WORK TO COMPLETE:
a) In the quote analysis, whom does Emma need to hate to justify her betrayal?
b) Rewrite the stretch of the quote analysis from "Context: Describing how" through "stand her husband.", swapping "Charles" for "her husband".

TEXT:
┏━━
Key Quotes & Analysis

"We would go and live elsewhere--somewhere!"

— Emma

Context: Emma desperately pleads with Rodolphe to run away with her

This vague fantasy reveals how Emma hasn't thought through the practical reality of her escape plan. She's focused on getting away from her current life rather than building something real.

In Today's Words:

Let's just pack up and start over somewhere new!

"You are really mad! How could that be possible?"

— Rodolphe

Context: Rodolphe's response to Emma's escape plans

His dismissive tone shows he sees her dreams as unrealistic fantasies rather than serious plans. He's already mentally distancing himself from her intensity.

In Today's Words:

Are you crazy? That's not how real life works.

"The more she gave up herself to the one, the more she loathed the other"

— Narrator

Context: Describing how Emma's feelings for Rodolphe intensify her hatred of Charles

This shows how affairs often work - the excitement of the forbidden relationship makes ordinary life seem unbearable by comparison. Emma needs to hate Charles to justify her betrayal.

In Today's Words:

The more she fell for her lover, the more she couldn't stand her husband.

Thematic Threads

Desperation

In This Chapter

Emma's frantic planning and gift-giving to secure Rodolphe's commitment

Development

Escalated from earlier romantic fantasies to concrete escape plans

In Your Life:

You might recognize this when you find yourself over-explaining, over-giving, or over-planning to make someone stay.
┗━━
DATASET:
┏━━
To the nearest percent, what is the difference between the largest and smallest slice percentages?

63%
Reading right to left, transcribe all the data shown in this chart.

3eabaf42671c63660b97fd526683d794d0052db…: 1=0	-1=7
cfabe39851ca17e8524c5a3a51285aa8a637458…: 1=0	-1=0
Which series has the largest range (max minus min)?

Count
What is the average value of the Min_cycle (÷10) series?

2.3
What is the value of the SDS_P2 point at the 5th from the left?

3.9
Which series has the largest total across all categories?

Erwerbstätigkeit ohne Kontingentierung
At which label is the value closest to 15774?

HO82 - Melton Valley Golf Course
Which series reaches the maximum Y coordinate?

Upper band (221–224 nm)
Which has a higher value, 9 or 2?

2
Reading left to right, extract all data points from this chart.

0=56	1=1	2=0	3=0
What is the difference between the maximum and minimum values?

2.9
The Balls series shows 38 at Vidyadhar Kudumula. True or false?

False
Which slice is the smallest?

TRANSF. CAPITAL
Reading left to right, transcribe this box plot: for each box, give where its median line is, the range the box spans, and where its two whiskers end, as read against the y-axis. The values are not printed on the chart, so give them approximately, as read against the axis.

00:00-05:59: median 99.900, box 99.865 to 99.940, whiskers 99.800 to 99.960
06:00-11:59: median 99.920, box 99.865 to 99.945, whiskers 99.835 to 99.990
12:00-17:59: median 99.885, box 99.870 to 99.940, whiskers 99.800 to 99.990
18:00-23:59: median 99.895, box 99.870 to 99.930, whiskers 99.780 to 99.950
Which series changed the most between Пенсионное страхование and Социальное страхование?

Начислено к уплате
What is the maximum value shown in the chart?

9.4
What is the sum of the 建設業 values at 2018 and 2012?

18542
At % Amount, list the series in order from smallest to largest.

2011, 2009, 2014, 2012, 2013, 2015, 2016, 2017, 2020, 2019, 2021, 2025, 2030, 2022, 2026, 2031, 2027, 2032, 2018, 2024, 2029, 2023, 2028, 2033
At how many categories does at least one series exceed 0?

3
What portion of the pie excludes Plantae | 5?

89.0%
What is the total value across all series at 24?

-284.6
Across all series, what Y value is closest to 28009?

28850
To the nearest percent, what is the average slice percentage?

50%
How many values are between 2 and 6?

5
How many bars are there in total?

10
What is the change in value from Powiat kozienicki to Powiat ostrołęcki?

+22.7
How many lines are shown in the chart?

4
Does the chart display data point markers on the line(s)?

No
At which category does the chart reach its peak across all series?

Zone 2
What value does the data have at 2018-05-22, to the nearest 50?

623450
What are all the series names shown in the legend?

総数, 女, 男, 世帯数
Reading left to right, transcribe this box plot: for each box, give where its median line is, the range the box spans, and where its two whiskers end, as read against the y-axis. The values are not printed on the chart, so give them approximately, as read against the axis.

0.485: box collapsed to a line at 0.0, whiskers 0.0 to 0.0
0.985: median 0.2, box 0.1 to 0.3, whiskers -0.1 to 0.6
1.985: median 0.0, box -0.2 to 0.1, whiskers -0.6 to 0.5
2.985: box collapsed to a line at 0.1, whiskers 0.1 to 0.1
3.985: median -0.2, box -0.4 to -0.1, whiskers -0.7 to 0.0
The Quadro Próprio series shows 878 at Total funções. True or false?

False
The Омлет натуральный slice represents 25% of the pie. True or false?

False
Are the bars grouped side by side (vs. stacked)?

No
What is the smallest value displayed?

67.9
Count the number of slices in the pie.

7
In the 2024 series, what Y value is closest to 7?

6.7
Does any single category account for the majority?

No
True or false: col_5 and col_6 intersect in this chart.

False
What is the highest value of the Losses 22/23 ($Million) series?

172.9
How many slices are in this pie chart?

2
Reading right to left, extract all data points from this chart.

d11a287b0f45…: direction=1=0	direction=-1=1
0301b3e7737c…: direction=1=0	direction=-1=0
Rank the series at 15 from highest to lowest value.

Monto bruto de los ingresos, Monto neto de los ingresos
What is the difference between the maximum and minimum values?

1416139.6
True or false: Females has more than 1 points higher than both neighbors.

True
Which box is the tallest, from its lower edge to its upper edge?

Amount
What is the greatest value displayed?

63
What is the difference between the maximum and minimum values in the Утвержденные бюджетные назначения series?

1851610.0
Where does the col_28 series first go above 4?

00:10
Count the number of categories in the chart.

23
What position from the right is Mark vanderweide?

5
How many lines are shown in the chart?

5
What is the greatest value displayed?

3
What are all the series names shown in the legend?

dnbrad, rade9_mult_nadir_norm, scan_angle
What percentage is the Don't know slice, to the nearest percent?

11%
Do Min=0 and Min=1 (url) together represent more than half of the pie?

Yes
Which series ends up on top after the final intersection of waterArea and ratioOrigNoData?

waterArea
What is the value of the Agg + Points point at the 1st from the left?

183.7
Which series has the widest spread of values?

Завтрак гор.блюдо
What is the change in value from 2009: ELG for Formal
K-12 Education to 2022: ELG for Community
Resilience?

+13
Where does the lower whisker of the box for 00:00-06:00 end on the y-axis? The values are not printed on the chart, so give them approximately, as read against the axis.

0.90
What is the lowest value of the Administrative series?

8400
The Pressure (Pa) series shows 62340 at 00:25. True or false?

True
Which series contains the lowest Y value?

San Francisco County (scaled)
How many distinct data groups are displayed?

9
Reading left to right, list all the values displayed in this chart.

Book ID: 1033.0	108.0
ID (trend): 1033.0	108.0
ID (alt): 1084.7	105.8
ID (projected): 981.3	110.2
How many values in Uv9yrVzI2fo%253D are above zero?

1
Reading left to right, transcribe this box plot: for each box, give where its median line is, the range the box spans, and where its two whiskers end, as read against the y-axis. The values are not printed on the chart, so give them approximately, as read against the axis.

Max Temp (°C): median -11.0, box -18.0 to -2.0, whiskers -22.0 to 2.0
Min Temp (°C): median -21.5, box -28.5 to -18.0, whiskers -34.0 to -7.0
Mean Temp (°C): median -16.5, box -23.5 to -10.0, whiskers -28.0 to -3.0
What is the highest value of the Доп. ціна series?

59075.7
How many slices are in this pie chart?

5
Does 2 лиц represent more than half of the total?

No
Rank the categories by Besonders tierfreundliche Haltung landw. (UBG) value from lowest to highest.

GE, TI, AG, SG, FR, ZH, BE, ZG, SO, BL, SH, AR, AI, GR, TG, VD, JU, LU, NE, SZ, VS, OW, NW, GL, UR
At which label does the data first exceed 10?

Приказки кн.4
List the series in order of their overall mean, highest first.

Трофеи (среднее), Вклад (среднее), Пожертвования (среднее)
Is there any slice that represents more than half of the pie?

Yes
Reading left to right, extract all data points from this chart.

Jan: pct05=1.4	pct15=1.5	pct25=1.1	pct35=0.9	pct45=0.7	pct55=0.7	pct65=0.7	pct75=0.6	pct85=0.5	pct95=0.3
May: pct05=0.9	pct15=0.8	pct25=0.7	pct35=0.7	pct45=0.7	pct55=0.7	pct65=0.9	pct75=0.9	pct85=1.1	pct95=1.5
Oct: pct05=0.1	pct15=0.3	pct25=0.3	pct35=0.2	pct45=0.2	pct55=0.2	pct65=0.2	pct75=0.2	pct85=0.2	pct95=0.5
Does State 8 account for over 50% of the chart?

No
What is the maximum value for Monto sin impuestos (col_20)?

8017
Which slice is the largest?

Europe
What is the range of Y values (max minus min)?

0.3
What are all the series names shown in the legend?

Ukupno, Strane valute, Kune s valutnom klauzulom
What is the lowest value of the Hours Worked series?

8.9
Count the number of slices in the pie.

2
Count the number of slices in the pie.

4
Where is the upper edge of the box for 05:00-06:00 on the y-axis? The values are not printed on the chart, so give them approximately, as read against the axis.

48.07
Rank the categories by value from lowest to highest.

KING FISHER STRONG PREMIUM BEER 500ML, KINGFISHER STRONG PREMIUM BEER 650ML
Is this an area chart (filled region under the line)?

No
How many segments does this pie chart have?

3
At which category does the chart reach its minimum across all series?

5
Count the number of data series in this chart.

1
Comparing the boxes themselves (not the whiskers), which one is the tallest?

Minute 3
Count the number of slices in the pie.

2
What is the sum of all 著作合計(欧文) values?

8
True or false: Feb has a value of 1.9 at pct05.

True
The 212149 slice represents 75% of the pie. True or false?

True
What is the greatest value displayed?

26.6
┗━━
TASK-BY-TASK SOLUTIONS:
a) Charles.

b)
Context: Describing how Emma's feelings for Rodolphe intensify her hatred of her husband

This shows how affairs often work - the excitement of the forbidden relationship makes ordinary life seem unbearable by comparison. Emma needs to hate her husband to justify her betrayal.

In Today's Words:

The more she fell for her lover, the more she couldn't stand her husband.